- Directed by: Mary Kuryla
- Written by: Mary Kuryla
- Based on: Freak Weather by Mary Kuryla
- Produced by: Andrea Sperling Alexis Magnagni-Seely
- Starring: Jacqueline McKenzie Jacob Chase Aida Turturro
- Cinematography: Arturo Smith
- Edited by: Joe D’Augustine Gail Yasunaga
- Music by: Joe Gore
- Release date: September 17, 1999 (Toronto);
- Running time: 84 minutes 87 minutes
- Country: United States
- Language: English

= Freak Weather =

Freak Weather is a 1999 American drama film directed by Mary Kuryla and starring Jacqueline McKenzie, Jacob Chase and Aida Turturro. It based on Kuryla's short story of the same name.

==Plot==
Penny, an unstable woman, is thrown out of her home by her abusive boyfriend Jimmi and spends the next 48 hours traveling around Los Angeles in her truck with her son to try and set things right.

==Cast==
- Jacqueline McKenzie as Penny
- Aida Turturro as Glory
- John Carroll Lynch as Ed
- Jacob Chase as Albert
- James Ent as Jimmi
- Justin Pierce as Pizza Guy
- John Heard as David

==Reception==
Eddie Cockrell of Variety gave the film a mixed review and wrote, "Buried in ambitious intentions, Freak Weather is an audacious yet distasteful debacle that squanders terrific Aussie thesp Jacqueline McKenzie (Romper Stomper, Deep Blue Sea) as an abused g.f. who debases herself in a vain attempt to please her offscreen paramour."

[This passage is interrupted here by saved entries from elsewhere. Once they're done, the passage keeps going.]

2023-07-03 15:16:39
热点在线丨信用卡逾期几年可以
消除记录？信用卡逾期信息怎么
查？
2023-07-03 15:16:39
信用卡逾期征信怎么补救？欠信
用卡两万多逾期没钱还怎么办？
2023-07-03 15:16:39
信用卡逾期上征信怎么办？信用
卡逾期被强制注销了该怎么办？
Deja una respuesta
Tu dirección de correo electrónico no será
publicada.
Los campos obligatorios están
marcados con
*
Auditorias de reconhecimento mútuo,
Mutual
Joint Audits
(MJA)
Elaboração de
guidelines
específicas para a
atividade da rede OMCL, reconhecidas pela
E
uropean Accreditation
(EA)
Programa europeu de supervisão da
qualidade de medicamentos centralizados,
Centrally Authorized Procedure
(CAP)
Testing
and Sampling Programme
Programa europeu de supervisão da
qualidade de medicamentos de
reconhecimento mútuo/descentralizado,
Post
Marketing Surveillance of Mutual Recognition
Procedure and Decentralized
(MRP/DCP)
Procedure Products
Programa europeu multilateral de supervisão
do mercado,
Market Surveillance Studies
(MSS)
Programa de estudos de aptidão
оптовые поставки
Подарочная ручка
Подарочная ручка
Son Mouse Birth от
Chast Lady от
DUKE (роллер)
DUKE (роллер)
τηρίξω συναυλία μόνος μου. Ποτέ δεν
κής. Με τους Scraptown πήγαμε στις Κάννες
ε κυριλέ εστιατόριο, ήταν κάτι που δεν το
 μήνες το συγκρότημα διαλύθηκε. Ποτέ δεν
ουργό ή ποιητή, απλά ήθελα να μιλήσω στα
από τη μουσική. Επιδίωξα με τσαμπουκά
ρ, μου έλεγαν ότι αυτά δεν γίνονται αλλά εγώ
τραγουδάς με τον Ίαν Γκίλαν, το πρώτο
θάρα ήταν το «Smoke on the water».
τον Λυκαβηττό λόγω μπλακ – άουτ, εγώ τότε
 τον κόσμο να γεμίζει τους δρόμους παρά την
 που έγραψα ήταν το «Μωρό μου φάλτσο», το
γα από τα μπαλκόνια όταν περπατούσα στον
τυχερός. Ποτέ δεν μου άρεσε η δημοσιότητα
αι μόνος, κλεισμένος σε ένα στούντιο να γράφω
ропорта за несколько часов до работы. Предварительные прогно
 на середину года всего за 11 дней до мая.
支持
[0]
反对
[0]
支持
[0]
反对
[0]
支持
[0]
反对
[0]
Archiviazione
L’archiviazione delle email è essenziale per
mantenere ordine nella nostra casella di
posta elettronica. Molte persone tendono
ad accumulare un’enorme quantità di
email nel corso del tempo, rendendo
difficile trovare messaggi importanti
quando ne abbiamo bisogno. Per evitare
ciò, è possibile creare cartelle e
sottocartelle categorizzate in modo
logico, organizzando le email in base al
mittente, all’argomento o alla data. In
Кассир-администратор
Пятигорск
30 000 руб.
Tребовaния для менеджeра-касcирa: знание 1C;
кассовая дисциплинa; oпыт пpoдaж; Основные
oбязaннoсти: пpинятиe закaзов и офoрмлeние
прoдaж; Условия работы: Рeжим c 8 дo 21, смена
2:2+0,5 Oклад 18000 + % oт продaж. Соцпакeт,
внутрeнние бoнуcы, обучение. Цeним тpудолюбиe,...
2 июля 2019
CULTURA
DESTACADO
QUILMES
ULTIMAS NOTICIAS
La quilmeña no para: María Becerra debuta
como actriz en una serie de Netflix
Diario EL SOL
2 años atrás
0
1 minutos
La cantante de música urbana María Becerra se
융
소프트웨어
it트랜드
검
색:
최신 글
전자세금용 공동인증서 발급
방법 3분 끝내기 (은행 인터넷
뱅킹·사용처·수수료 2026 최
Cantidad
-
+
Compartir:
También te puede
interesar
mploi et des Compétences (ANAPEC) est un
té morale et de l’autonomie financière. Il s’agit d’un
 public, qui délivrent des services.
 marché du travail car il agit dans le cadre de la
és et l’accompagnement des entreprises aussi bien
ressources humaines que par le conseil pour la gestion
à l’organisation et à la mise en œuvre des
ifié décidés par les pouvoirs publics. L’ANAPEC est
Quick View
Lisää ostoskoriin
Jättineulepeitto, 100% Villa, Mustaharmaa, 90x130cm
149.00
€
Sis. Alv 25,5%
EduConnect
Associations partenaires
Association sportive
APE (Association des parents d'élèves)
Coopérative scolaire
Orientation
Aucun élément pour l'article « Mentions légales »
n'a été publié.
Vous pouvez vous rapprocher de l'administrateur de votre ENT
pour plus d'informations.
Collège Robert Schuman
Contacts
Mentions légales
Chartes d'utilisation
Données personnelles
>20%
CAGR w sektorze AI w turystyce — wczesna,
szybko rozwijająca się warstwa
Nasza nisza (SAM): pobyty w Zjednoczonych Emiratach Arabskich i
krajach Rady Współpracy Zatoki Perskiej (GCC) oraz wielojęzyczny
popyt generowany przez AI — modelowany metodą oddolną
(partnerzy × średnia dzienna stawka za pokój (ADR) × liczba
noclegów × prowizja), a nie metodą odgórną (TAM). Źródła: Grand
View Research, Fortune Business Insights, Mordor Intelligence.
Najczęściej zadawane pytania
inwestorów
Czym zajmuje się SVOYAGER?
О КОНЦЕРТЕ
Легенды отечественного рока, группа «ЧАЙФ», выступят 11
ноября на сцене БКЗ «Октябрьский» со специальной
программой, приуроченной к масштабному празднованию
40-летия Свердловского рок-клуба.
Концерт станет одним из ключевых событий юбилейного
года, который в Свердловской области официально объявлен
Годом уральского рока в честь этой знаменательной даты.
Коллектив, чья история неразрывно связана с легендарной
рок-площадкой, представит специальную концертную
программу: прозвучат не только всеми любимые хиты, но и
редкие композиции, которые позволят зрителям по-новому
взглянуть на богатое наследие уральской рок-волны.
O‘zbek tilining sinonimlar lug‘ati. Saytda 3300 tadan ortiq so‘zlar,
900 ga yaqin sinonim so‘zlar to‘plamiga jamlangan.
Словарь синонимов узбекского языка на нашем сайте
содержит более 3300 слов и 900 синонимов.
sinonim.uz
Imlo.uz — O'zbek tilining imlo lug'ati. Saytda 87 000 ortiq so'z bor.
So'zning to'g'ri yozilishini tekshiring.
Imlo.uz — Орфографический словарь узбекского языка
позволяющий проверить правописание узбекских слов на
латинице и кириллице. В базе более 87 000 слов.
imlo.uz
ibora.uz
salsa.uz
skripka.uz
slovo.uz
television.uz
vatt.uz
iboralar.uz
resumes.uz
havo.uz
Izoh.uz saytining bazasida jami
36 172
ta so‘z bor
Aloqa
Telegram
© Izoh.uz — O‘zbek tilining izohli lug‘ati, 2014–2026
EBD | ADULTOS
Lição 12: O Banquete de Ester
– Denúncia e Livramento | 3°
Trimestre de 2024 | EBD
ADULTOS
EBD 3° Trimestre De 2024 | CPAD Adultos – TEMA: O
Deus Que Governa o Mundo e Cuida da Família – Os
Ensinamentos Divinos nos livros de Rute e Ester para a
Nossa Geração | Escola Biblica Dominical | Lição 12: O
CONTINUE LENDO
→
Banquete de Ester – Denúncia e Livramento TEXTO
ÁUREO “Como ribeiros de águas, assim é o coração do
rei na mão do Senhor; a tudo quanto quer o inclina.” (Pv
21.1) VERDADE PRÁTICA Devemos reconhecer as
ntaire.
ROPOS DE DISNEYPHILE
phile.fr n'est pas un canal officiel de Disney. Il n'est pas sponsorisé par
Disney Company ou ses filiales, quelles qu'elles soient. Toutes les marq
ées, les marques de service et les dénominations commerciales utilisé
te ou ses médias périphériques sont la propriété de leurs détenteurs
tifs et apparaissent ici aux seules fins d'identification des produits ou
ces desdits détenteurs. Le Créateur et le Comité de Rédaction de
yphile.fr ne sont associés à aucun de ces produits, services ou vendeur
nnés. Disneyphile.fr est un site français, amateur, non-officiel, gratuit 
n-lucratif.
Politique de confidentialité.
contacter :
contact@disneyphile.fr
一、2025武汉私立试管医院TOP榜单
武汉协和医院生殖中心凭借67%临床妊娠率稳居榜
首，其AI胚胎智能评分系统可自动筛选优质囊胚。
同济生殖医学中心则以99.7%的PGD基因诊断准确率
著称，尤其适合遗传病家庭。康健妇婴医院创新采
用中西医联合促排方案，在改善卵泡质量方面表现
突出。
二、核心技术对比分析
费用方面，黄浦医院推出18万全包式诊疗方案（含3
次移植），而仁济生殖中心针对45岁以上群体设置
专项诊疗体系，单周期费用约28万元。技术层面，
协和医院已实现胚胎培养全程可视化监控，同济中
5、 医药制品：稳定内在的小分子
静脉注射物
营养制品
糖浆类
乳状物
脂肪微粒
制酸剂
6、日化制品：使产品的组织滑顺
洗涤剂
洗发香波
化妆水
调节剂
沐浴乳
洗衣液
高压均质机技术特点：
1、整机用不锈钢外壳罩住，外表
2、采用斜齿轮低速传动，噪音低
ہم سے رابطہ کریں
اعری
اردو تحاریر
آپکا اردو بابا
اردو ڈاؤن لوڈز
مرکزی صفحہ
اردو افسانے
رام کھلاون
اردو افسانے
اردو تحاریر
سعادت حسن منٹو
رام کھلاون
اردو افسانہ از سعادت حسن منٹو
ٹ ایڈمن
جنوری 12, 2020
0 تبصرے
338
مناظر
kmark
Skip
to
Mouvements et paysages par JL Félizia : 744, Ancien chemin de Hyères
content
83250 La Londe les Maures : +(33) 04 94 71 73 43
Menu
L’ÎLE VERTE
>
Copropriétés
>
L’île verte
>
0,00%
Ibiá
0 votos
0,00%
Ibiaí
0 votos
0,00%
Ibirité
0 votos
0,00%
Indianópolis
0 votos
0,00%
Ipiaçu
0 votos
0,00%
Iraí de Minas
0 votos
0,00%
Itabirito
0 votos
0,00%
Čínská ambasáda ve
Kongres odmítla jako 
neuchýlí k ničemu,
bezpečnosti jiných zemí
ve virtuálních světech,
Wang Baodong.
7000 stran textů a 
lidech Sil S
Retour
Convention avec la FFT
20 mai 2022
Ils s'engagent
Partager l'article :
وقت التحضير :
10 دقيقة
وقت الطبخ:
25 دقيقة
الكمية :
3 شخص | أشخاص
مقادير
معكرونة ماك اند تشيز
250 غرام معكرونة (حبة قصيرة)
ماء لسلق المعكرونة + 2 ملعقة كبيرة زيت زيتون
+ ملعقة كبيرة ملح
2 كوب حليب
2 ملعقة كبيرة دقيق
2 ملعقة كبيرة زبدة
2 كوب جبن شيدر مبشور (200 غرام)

Noel Murray of The A.V. Club gave the film a negative review and wrote, "The movie starts out comically bizarre and becomes pointlessly violent, driven by behavior and characters so far outside the norm that they're useful only as metaphors for abandonment. Freak Weather also suffers from an overbearing heavy-metal score, and too many name actors in small roles."

Dana Stevens of The New York Times wrote, "Ms. Kuryla's determination to present an unvarnished portrait of an often unlikable woman makes "Freak Weather," which opens today at the Two Boots Pioneer Theater, an unusually accomplished if imperfect debut."